> _Selected excerpt_
◆ ◆ ◆ ◆ ◆

You see some nice words here like anxious or anxiety. Besides metacharacters that represent other characters, we also have quantifiers which allow you to specify the number of times a particular regex should appear in a string. The most basic quantifiers are + and *. The plus represents one or more occurrences of the preceding expression. This means an expression like s+as would mean, one or more s followed by as. Let us illustrate with an example,

$ cd ../research-project/data
$ grep -P "s+as" frankenstein.txt
## You will rejoice to hear that no disaster has accompanied the
## has been.  I do not know that the relation of my disasters will be
## “Come, Victor; not brooding thoughts of vengeance against the assassin,
## “your disaster is irreparable.  What do you intend to do?”
## a not less terrible, disaster.  I tried to calm Ernest; I enquired more
## some other topic than that of our disaster, had not Ernest exclaimed,
## assassinated, and the murderer escapes; he walks about the world free,
## and the irresistible, disastrous future imparted to me a kind of calm
## assassin of those most innocent victims; they died by my machinations.

Some examples here are disaster and assasin.

◆ ◆ ◆ ◆ ◆

> _Study material_
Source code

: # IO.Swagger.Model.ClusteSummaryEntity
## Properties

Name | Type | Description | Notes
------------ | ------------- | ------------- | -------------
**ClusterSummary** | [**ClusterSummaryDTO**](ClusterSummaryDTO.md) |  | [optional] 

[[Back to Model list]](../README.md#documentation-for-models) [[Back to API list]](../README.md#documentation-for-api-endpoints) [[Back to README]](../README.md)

◆ ◆ ◆ ◆ ◆

> _Required work_
Transcribe the passage on regex quantifiers, starting at "## a not less" and ending at "disaster and assasin.".

> _Reply to the exercise_
## a not less terrible, disaster.  I tried to calm Ernest; I enquired more
## some other topic than that of our disaster, had not Ernest exclaimed,
## assassinated, and the murderer escapes; he walks about the world free,
## and the irresistible, disastrous future imparted to me a kind of calm
## assassin of those most innocent victims; they died by my machinations.

Some examples here are disaster and assasin.